Hace unos días, cuando escuché que Blickling Hall, la casa que alguna vez les perteneció a los Bolena, estaba siendo devorada por polillas, creí que el mundo se había quedado sin noticias. ¿Cuánto podría interesarme que unos insectos se estén cenando tapices en una casa que ni siquiera conozco en Reino Unido, mientras seguimos en espera de una vacuna para el COVID-19?

El cuidador de la casa decía que empezaban a notarse los efectos de un año de cierre. Tanto la oscuridad como la inactividad han convertido todos los tejidos en un comedor soñado para las polillas. A pesar de mi intento de barrer rápidamente esta imagen mental, algo en la idea se quedó dando vueltas en mi cerebro.

Hace un año que Blickling Hall está cerrado. Hace un año que yo hice mi último viaje pre-pandemia, o que fui a mi oficina por última vez. Es el mismo tiempo que lleva la vida siendo este extraño baile de restricciones que suben y bajan como las mareas.

Mientras las polillas hacen fiesta en una casa a cientos de kilómetros, dentro de mí otros insectos devoran partes que clausuré hace tiempo, zonas donde no entra la luz y, cuando las reabro, descubro que ya son hilos de lo que fueron alguna vez.

Un año de movilidad limitada ha hecho que me replantee ciertas cosas, como si realmente estoy tan segura de no querer hijos, cultivar una vida más espiritual o la relación con mi cuerpo. Me he cuestionado cosas que tenía planteadas como verdades absolutas, tejidos fuertes de mi vida interior que ahora muestran las huellas de esas dudas-polillas que los habitan.

En algún momento pensé que, el primer año que viví como extranjera, sería la máxima referencia de una gran cantidad de cambios internos que me podían ocurrir en un corto período de tiempo. Sin embargo, este tiempo de encierro pandémico ha podido superar todas las referencias anteriores. Fue un año en el que me ha tocado postergar planes, ponerme en duda, echar luz a cosas que no quería ver y guardar otras que tenía muy vistas.
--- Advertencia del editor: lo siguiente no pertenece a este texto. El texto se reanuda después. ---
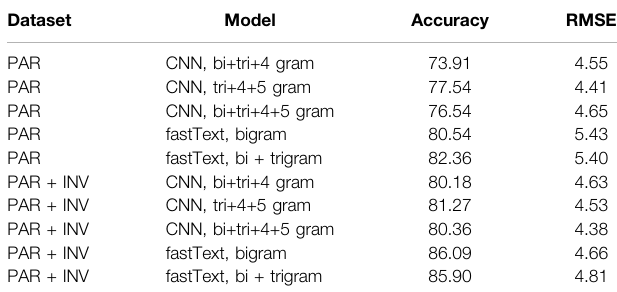
TABLE 2 | Average 5-fold cross-validation results for AD classi fi cation and RMSE values.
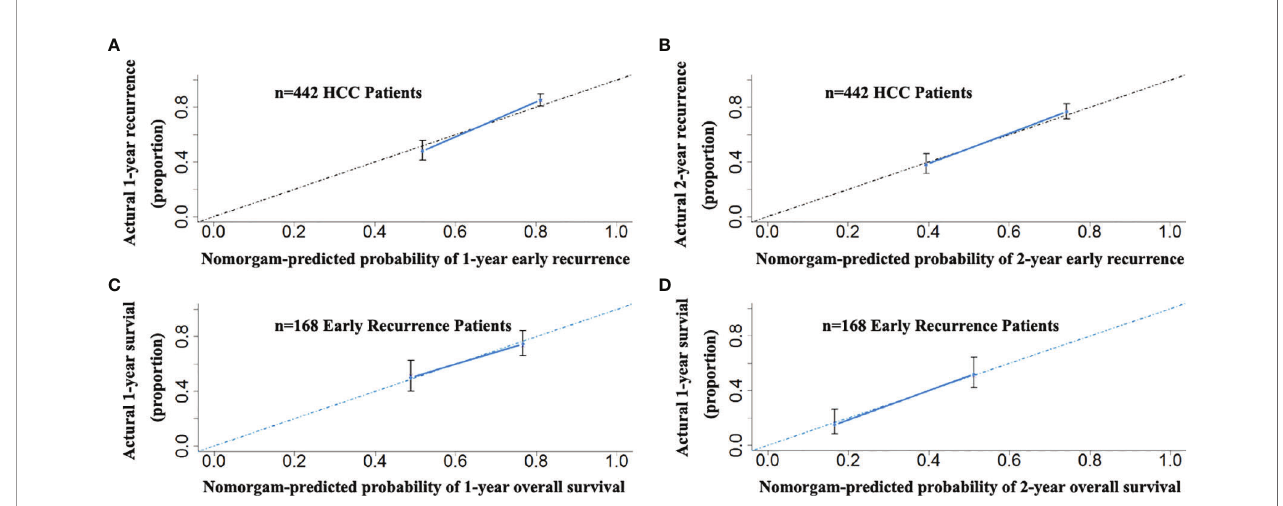
FIGURE 8 | The calibration curves for the probability of 1- and 2-year RFS nomogram showed good agreement between prediction and observation in the probability of early recurrence in the total of 442 patients with HCC (A, B) . The calibration curves for the probability of 1- and 2-year OS nomogram showed good agreement between prediction and observation in the probability of overall survival in 168 early recurrence patients with HCC (C, D)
Ahora me siento como mi propio Blicking Hall.

 


Hace poco, soñé que veía a una esclava africana caminando por la calle y que se detenía frente a mí para parir una guacamaya (papagayo) albina. Quisiera decir que me estoy inventando estas imágenes, pero la verdad es que mi inconsciente es mucho más poderoso que mi imaginación. Al despertarme en la mañana, se lo comenté a S. y a J. Intuía que podía estar relacionado con que la noche anterior habíamos estado conversando de esclavitud, animales exóticos y racismo endógeno. Aunque podría ser evidente que esa imagen fue un collage de los temas que habíamos estado conversando la noche anterior, algo en mí siguió pensando en ella.

L., mi terapeuta, siempre me dice que los elementos de un sueño son representaciones de diferentes partes de nosotros mismos. Como persona a la que le tocó estudiar los conceptos básicos del Psicoanálisis, no me es nada extraña la idea. Como persona que sueña, me parece alucinante que pueda ser una esclava y una guacamaya albina al mismo tiempo. ¿Cómo es posible que siendo prisionera de mis propias ideas y creencias haya parido un animal imposible?

En estos momentos, en mi imaginación acechan animales que devoran y otros que son paridos de una manera irreal. No creo que sea una casualidad. Creo que es producto de un año en el que me he parido y devorado múltiples veces, donde me he ido a lugares de luz y oscuridad sin detenerme. La pandemia ha sido el año más animal de mi vida.